The task: Every entry must be given again exactly. Include no pictures.
==*==
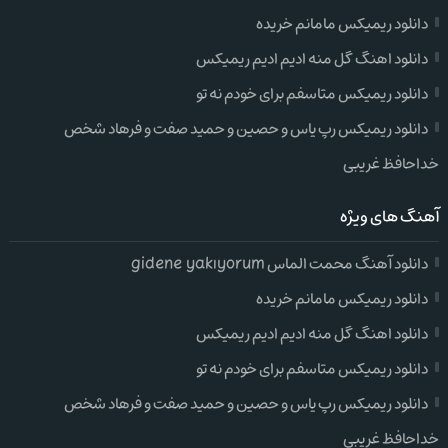
دانلود ریمیکس مامانم خریده
دانلود اهنگ گل منه ادیم ادیم ریمیکس
دانلود ریمیکس متاسفم برای خودم نه تو
دانلود ریمیکس رپ یاس و حصین و حمید صفت و فرهاد شخص
خداحافظ غریبی
آهنگ های ویژه
دانلود آهنگ محمت الماس gidene yakıyorum
دانلود ریمیکس مامانم خریده
دانلود اهنگ گل منه ادیم ادیم ریمیکس
دانلود ریمیکس متاسفم برای خودم نه تو
دانلود ریمیکس رپ یاس و حصین و حمید صفت و فرهاد شخص
خداحافظ غریبی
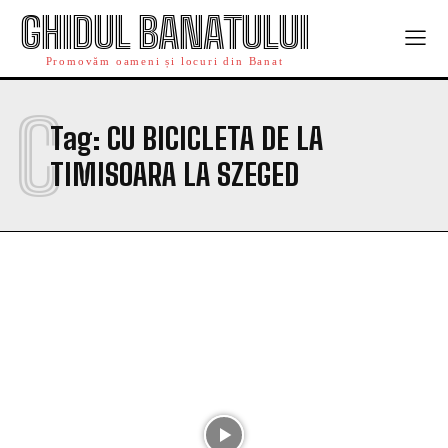
GHIDUL BANATULUI
Promovăm oameni și locuri din Banat
C
Tag:
CU BICICLETA DE LA
TIMISOARA LA SZEGED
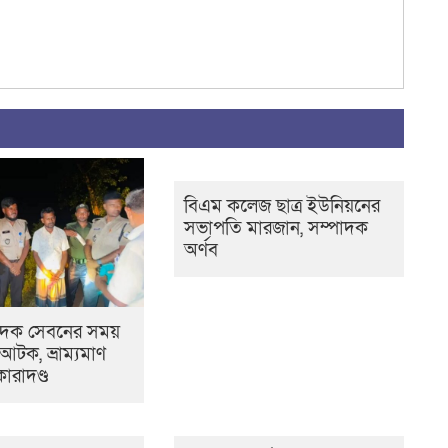
বিএম কলেজ ছাত্র ইউনিয়নের
সভাপতি মারজান, সম্পাদক
অর্ণব
াদক সেবনের সময়
টক, ভ্রাম্যমাণ
রাদণ্ড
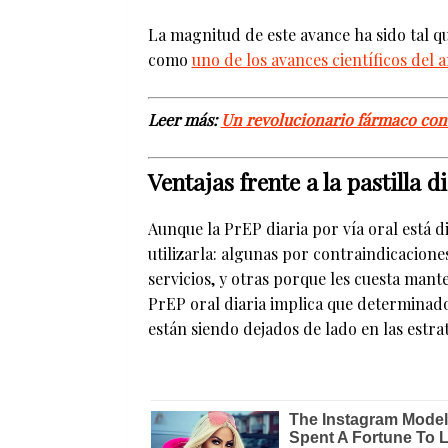
La magnitud de este avance ha sido tal qu
como
uno de los avances científicos del 
Leer más:
Un revolucionario fármaco contr
Ventajas frente a la pastilla d
Aunque la PrEP diaria por vía oral está
utilizarla: algunas por contraindicacion
servicios, y otras porque les cuesta mante
PrEP oral diaria implica que determinado
están siendo dejados de lado en las estra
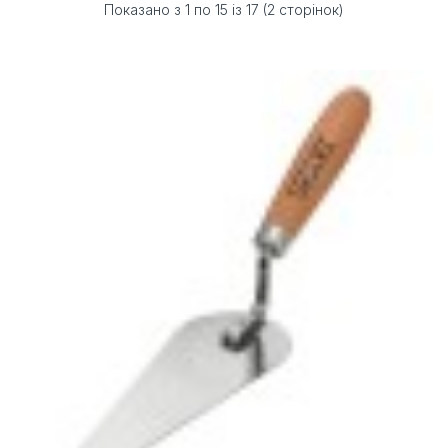
Показано з 1 по 15 із 17 (2 сторінок)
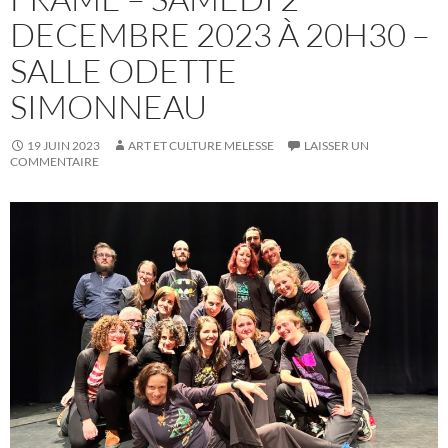
DECEMBRE 2023 À 20H30 –
SALLE ODETTE
SIMONNEAU
19 JUIN 2023
ART ET CULTURE MELESSE
LAISSER UN
COMMENTAIRE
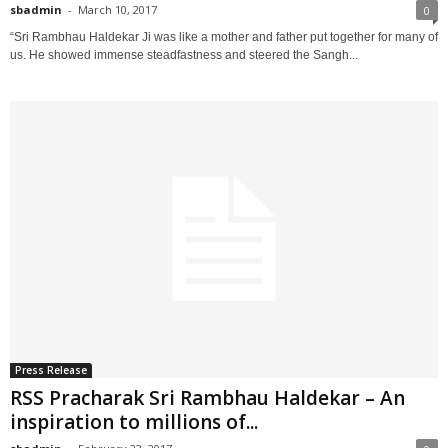
sbadmin
-
March 10, 2017
0
“Sri Rambhau Haldekar Ji was like a mother and father put together for many of
us. He showed immense steadfastness and steered the Sangh...
Press Release
RSS Pracharak Sri Rambhau Haldekar – An
inspiration to millions of...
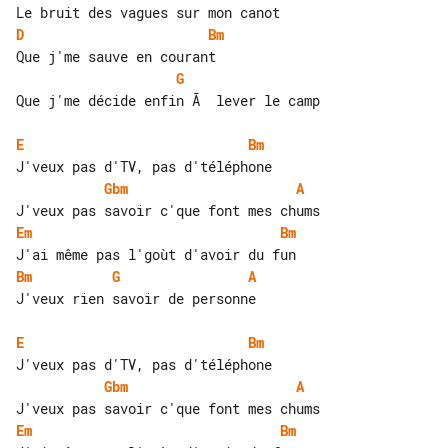
D
Bm
G
Que j'me décide enfin Ã  lever le camp

E
Bm
Gbm
A
Em
Bm
Bm
G
A
J'veux rien savoir de personne

E
Bm
Gbm
A
Em
Bm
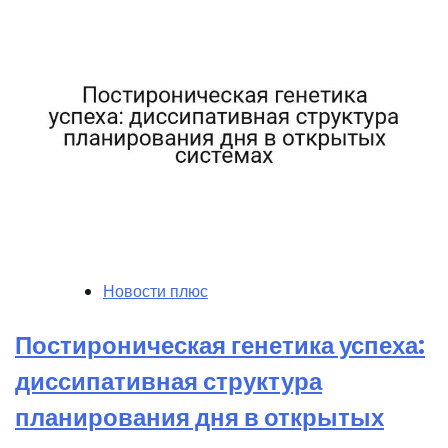
Новости плюс
Постироническая генетика успеха:
диссипативная структура
планирования дня в открытых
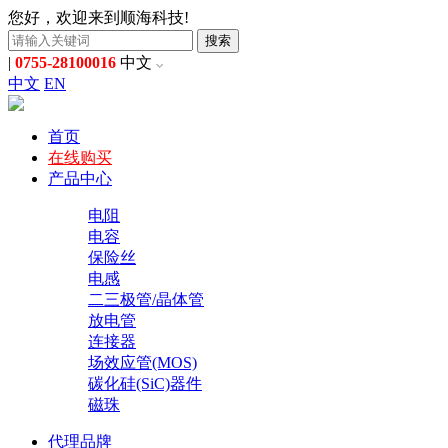
您好，欢迎来到顺海科技!
搜索
|
0755-28100016
中文
中文
EN
首页
在线购买
产品中心
电阻
电容
保险丝
电感
二三极管/晶体管
放电管
连接器
场效应管(MOS)
碳化硅(SiC)器件
磁珠
代理品牌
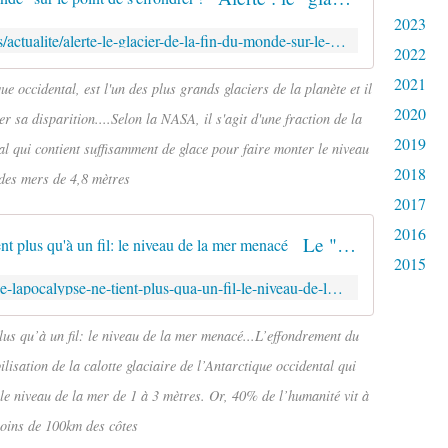
2023
https://www.tameteo.com/actualites/actualite/alerte-le-glacier-de-la-fin-du-monde-sur-le-point-de-s-effondrer-consequences-terribles-rechauffement-climatique.html
2022
2021
ue occidental, est l'un des plus grands glaciers de la planète et il
2020
r sa disparition....Selon la NASA, il s'agit d'une fraction de la
2019
tal qui contient suffisamment de glace pour faire monter le niveau
2018
des mers de 4,8 mètres
2017
2016
Le "glacier de l'apocalypse" ne tient plus qu'à un fil: le niveau de la mer menacé
2015
https://fr.businessam.be/le-glacier-de-lapocalypse-ne-tient-plus-qua-un-fil-le-niveau-de-la-mer-menace/
plus qu’à un fil: le niveau de la mer menacé...L’effondrement du
lisation de la calotte glaciaire de l’Antarctique occidental qui
 le niveau de la mer de 1 à 3 mètres. Or, 40% de l’humanité vit à
oins de 100km des côtes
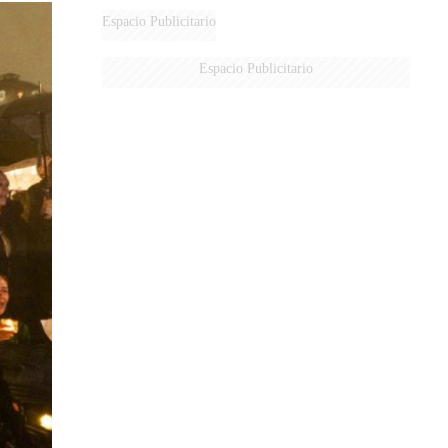
Espacio Publicitario
Espacio Publicitario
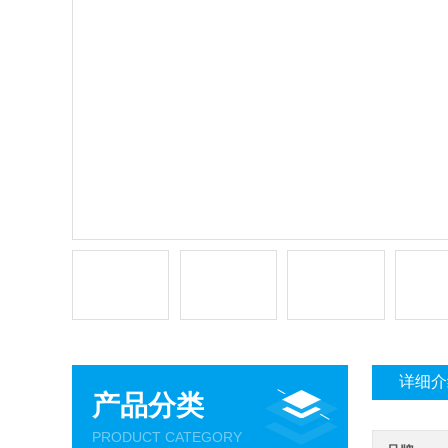
详细介
产品分类
PRODUCT CATEGORY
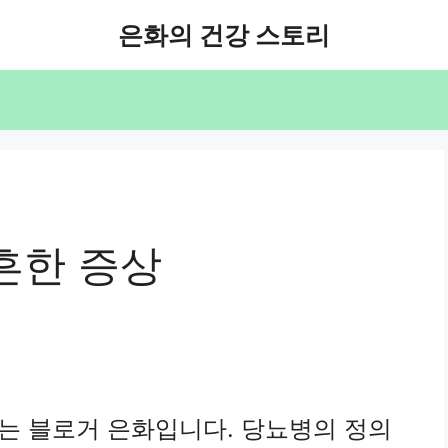
은화의 건강 스토리
흔한 증상
꾸는 블로거 은화입니다. 당뇨병의 정의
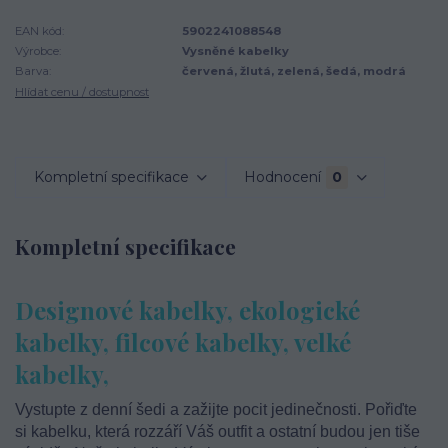
EAN kód:
5902241088548
Výrobce:
Vysněné kabelky
Barva:
červená, žlutá, zelená, šedá, modrá
Hlídat cenu / dostupnost
Kompletní specifikace
Hodnocení
0
Kompletní specifikace
Designové kabelky, ekologické
kabelky, filcové kabelky, velké
kabelky,
Vystupte z denní šedi a zažijte pocit jedinečnosti. Pořiďte
si kabelku, která rozzáří Váš outfit a ostatní budou jen tiše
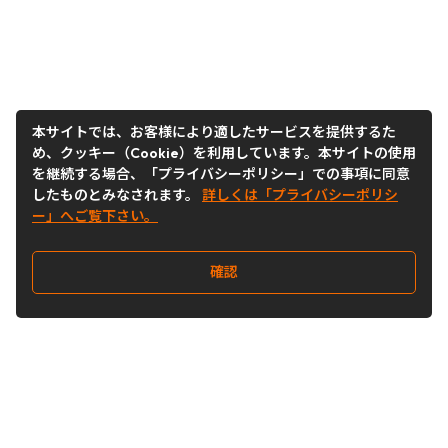
本サイトでは、お客様により適したサービスを提供するた
め、クッキー（Cookie）を利用しています。本サイトの使用
を継続する場合、「プライバシーポリシー」での事項に同意
したものとみなされます。
詳しくは「プライバシーポリシ
ー」へご覧下さい。
確認
Follow Us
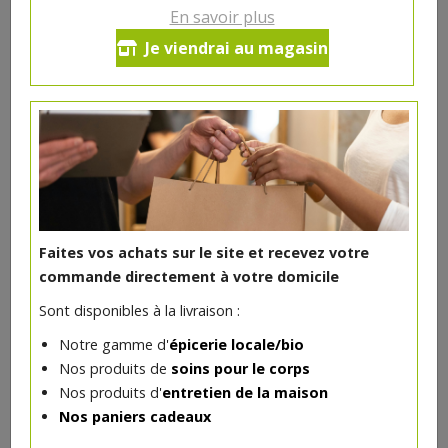
En savoir plus
Huile de sésame bio 50cl Vigean
Je viendrai au magasin
14.26€/pc
-
+
1
14.26
€
Réception souhaitée le
Faites vos achats sur le site et recevez votre
commande directement à votre domicile
DANS LA MÊME CATÉGORIE ...
Sont disponibles à la livraison :
Notre gamme d'
épicerie locale/bio
Nos produits de
soins pour le corps
Nos produits d'
entretien de la maison
Nos paniers cadeaux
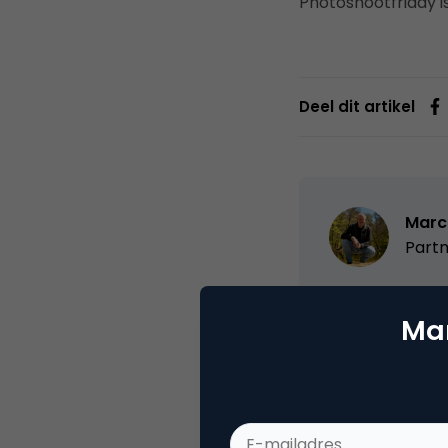
Photoshootfriday is
Deel dit artikel
Marc
Partn
Oprichter/partn
Mar
VPRO, Bestuur Lu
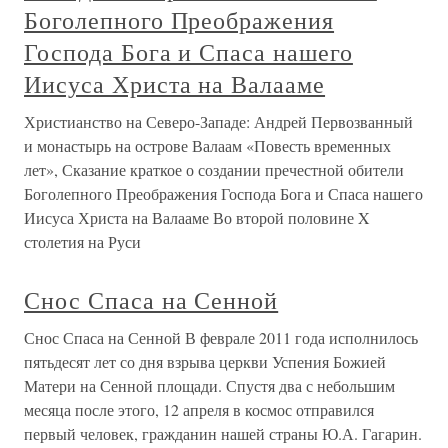
Боголепного Преображения
Господа Бога и Спаса нашего
Иисуса Христа на Валааме
Христианство на Северо-Западе: Андрей Первозванный
и монастырь на острове Валаам «Повесть временных
лет», Сказание краткое о создании пречестной обители
Боголепного Преображения Господа Бога и Спаса нашего
Иисуса Христа на Валааме Во второй половине X
столетия на Руси
Снос Спаса на Сенной
Снос Спаса на Сенной В феврале 2011 года исполнилось
пятьдесят лет со дня взрыва церкви Успения Божией
Матери на Сенной площади. Спустя два с небольшим
месяца после этого, 12 апреля в космос отправился
первый человек, гражданин нашей страны Ю.А. Гагарин.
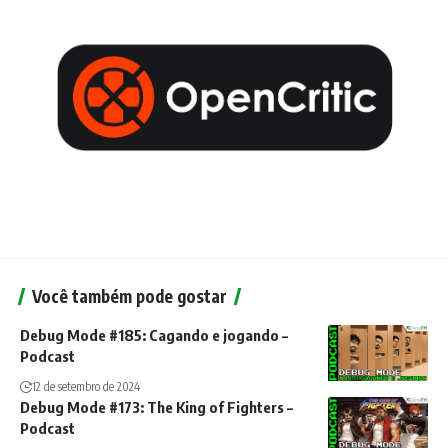
Você também pode gostar
Debug Mode #185: Cagando e jogando –
Podcast
12 de setembro de 2024
Debug Mode #173: The King of Fighters –
Podcast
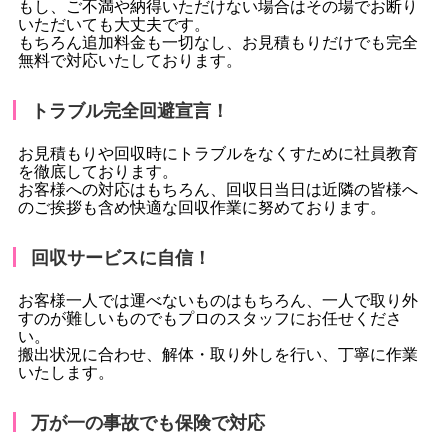
もし、ご不満や納得いただけない場合はその場でお断り
いただいても大丈夫です。
もちろん追加料金も一切なし、お見積もりだけでも完全
無料で対応いたしております。
トラブル完全回避宣言！
お見積もりや回収時にトラブルをなくすために社員教育
を徹底しております。
お客様への対応はもちろん、回収日当日は近隣の皆様へ
のご挨拶も含め快適な回収作業に努めております。
回収サービスに自信！
お客様一人では運べないものはもちろん、一人で取り外
すのが難しいものでもプロのスタッフにお任せくださ
い。
搬出状況に合わせ、解体・取り外しを行い、丁寧に作業
いたします。
万が一の事故でも保険で対応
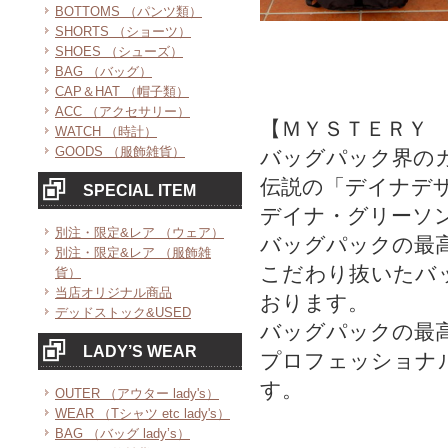
BOTTOMS （パンツ類）
SHORTS （ショーツ）
SHOES （シューズ）
BAG （バッグ）
CAP＆HAT （帽子類）
ACC （アクセサリー）
【ＭＹＳＴＥＲＹ
WATCH （時計）
GOODS （服飾雑貨）
バッグパック界の
伝説の「デイナデ
SPECIAL ITEM
デイナ・グリーソ
別注・限定&レア （ウェア）
バッグパックの最
別注・限定&レア （服飾雑
こだわり抜いたバ
貨）
当店オリジナル商品
おります。
デッドストック&USED
バッグパックの最
LADY’S WEAR
プロフェッショナ
す。
OUTER （アウター lady's）
WEAR （Tシャツ etc lady's）
BAG （バッグ lady’s）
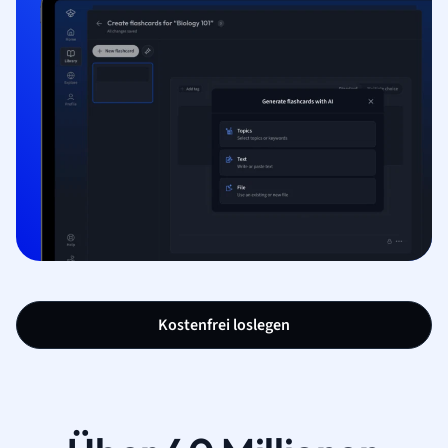
Kostenfrei loslegen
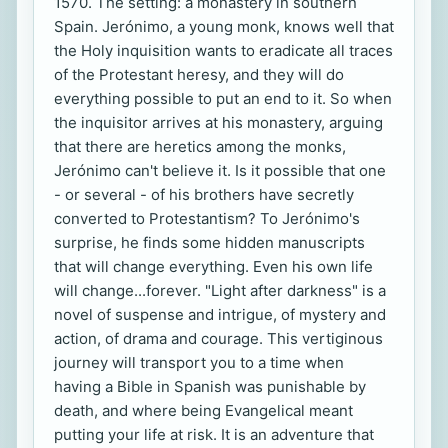
1570. The setting: a monastery in southern
Spain. Jerónimo, a young monk, knows well that
the Holy inquisition wants to eradicate all traces
of the Protestant heresy, and they will do
everything possible to put an end to it. So when
the inquisitor arrives at his monastery, arguing
that there are heretics among the monks,
Jerónimo can't believe it. Is it possible that one
- or several - of his brothers have secretly
converted to Protestantism? To Jerónimo's
surprise, he finds some hidden manuscripts
that will change everything. Even his own life
will change...forever. "Light after darkness" is a
novel of suspense and intrigue, of mystery and
action, of drama and courage. This vertiginous
journey will transport you to a time when
having a Bible in Spanish was punishable by
death, and where being Evangelical meant
putting your life at risk. It is an adventure that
==*==
Your solution:
دانلود ریمیکس مامانم خریده
دانلود اهنگ گل منه ادیم ادیم ریمیکس
دانلود ریمیکس متاسفم برای خودم نه تو
دانلود ریمیکس رپ یاس و حصین و حمید صفت و فرهاد شخص
خداحافظ غریبی
آهنگ های ویژه
دانلود آهنگ محمت الماس gidene yakıyorum
دانلود ریمیکس مامانم خریده
دانلود اهنگ گل منه ادیم ادیم ریمیکس
دانلود ریمیکس متاسفم برای خودم نه تو
دانلود ریمیکس رپ یاس و حصین و حمید صفت و فرهاد شخص
خداحافظ غریبی
GHIDUL BANATULUI
Promovăm oameni și locuri din Banat
C
Tag:
CU BICICLETA DE LA
TIMISOARA LA SZEGED
বিএম কলেজ ছাত্র ইউনিয়নের
সভাপতি মারজান, সম্পাদক
অর্ণব
াদক সেবনের সময়
টক, ভ্রাম্যমাণ
রাদণ্ড
La magnitud de este avance ha sido tal qu
como
uno de los avances científicos del 
Leer más:
Un revolucionario fármaco contr
Ventajas frente a la pastilla d
Aunque la PrEP diaria por vía oral está
utilizarla: algunas por contraindicacion
servicios, y otras porque les cuesta mante
PrEP oral diaria implica que determinado
están siendo dejados de lado en las estra
Показано з 1 по 15 із 17 (2 сторінок)
DECEMBRE 2023 À 20H30 –
SALLE ODETTE
SIMONNEAU
19 JUIN 2023
ART ET CULTURE MELESSE
LAISSER UN
COMMENTAIRE
sbadmin
-
March 10, 2017
0
“Sri Rambhau Haldekar Ji was like a mother and father put together for many of
us. He showed immense steadfastness and steered the Sangh...
Press Release
RSS Pracharak Sri Rambhau Haldekar – An
inspiration to millions of...
D
Bm
G
Que j'me décide enfin Ã  lever le camp

E
Bm
Gbm
A
Em
Bm
Bm
G
A
J'veux rien savoir de personne

E
Bm
Gbm
A
Em
Bm
Новости плюс
Постироническая генетика успеха:
диссипативная структура
планирования дня в открытых
您好，欢迎来到顺海科技!
搜索
|
0755-28100016
中文
中文
EN
首页
在线购买
产品中心
电阻
电容
保险丝
电感
二三极管/晶体管
放电管
连接器
场效应管(MOS)
碳化硅(SiC)器件
磁珠
代理品牌
2023
https://www.tameteo.com/actualites/actualite/alerte-le-glacier-de-la-fin-du-monde-sur-le-point-de-s-effondrer-consequences-terribles-rechauffement-climatique.html
2022
2021
ue occidental, est l'un des plus grands glaciers de la planète et il
2020
r sa disparition....Selon la NASA, il s'agit d'une fraction de la
2019
tal qui contient suffisamment de glace pour faire monter le niveau
2018
des mers de 4,8 mètres
2017
2016
Le "glacier de l'apocalypse" ne tient plus qu'à un fil: le niveau de la mer menacé
2015
https://fr.businessam.be/le-glacier-de-lapocalypse-ne-tient-plus-qua-un-fil-le-niveau-de-la-mer-menace/
plus qu’à un fil: le niveau de la mer menacé...L’effondrement du
lisation de la calotte glaciaire de l’Antarctique occidental qui
 le niveau de la mer de 1 à 3 mètres. Or, 40% de l’humanité vit à
oins de 100km des côtes
Espacio Publicitario
Espacio Publicitario
详细介
产品分类
PRODUCT CATEGORY
은화의 건강 스토리
흔한 증상
꾸는 블로거 은화입니다. 당뇨병의 정의
EAN kód:
5902241088548
Výrobce:
Vysněné kabelky
Barva:
červená, žlutá, zelená, šedá, modrá
Hlídat cenu / dostupnost
Kompletní specifikace
Hodnocení
0
Kompletní specifikace
Designové kabelky, ekologické
kabelky, filcové kabelky, velké
kabelky,
Vystupte z denní šedi a zažijte pocit jedinečnosti. Pořiďte
si kabelku, která rozzáří Váš outfit a ostatní budou jen tiše
本サイトでは、お客様により適したサービスを提供するた
め、クッキー（Cookie）を利用しています。本サイトの使用
を継続する場合、「プライバシーポリシー」での事項に同意
したものとみなされます。
詳しくは「プライバシーポリシ
ー」へご覧下さい。
確認
Follow Us
En savoir plus
Huile de sésame bio 50cl Vigean
Je viendrai au magasin
14.26€/pc
-
+
1
14.26
€
Réception souhaitée le
Faites vos achats sur le site et recevez votre
commande directement à votre domicile
DANS LA MÊME CATÉGORIE ...
Sont disponibles à la livraison :
Notre gamme d'
épicerie locale/bio
Nos produits de
soins pour le corps
Nos produits d'
entretien de la maison
Nos paniers cadeaux
Photoshootfriday is
Deel dit artikel
Marc
Partn
Oprichter/partn
Mar
VPRO, Bestuur Lu
Боголепного Преображения
Господа Бога и Спаса нашего
Иисуса Христа на Валааме
Христианство на Северо-Западе: Андрей Первозванный
и монастырь на острове Валаам «Повесть временных
лет», Сказание краткое о создании пречестной обители
Боголепного Преображения Господа Бога и Спаса нашего
Иисуса Христа на Валааме Во второй половине X
столетия на Руси
Снос Спаса на Сенной
Снос Спаса на Сенной В феврале 2011 года исполнилось
пятьдесят лет со дня взрыва церкви Успения Божией
Матери на Сенной площади. Спустя два с небольшим
месяца после этого, 12 апреля в космос отправился
первый человек, гражданин нашей страны Ю.А. Гагарин.
Você também pode gostar
Debug Mode #185: Cagando e jogando –
Podcast
12 de setembro de 2024
Debug Mode #173: The King of Fighters –
Podcast
もし、ご不満や納得いただけない場合はその場でお断り
いただいても大丈夫です。
もちろん追加料金も一切なし、お見積もりだけでも完全
無料で対応いたしております。
トラブル完全回避宣言！
お見積もりや回収時にトラブルをなくすために社員教育
を徹底しております。
お客様への対応はもちろん、回収日当日は近隣の皆様へ
のご挨拶も含め快適な回収作業に努めております。
回収サービスに自信！
お客様一人では運べないものはもちろん、一人で取り外
すのが難しいものでもプロのスタッフにお任せくださ
い。
搬出状況に合わせ、解体・取り外しを行い、丁寧に作業
いたします。
万が一の事故でも保険で対応
BOTTOMS （パンツ類）
SHORTS （ショーツ）
SHOES （シューズ）
BAG （バッグ）
CAP＆HAT （帽子類）
ACC （アクセサリー）
【ＭＹＳＴＥＲＹ
WATCH （時計）
GOODS （服飾雑貨）
バッグパック界の
伝説の「デイナデ
SPECIAL ITEM
デイナ・グリーソ
別注・限定&レア （ウェア）
バッグパックの最
別注・限定&レア （服飾雑
こだわり抜いたバ
貨）
当店オリジナル商品
おります。
デッドストック&USED
バッグパックの最
LADY’S WEAR
プロフェッショナ
す。
OUTER （アウター lady's）
WEAR （Tシャツ etc lady's）
BAG （バッグ lady’s）
Kostenfrei loslegen
1570. The setting: a monastery in southern
Spain. Jerónimo, a young monk, knows well that
the Holy inquisition wants to eradicate all traces
of the Protestant heresy, and they will do
everything possible to put an end to it. So when
the inquisitor arrives at his monastery, arguing
that there are heretics among the monks,
Jerónimo can't believe it. Is it possible that one
- or several - of his brothers have secretly
converted to Protestantism? To Jerónimo's
surprise, he finds some hidden manuscripts
that will change everything. Even his own life
will change...forever. "Light after darkness" is a
novel of suspense and intrigue, of mystery and
action, of drama and courage. This vertiginous
journey will transport you to a time when
having a Bible in Spanish was punishable by
death, and where being Evangelical meant
putting your life at risk. It is an adventure that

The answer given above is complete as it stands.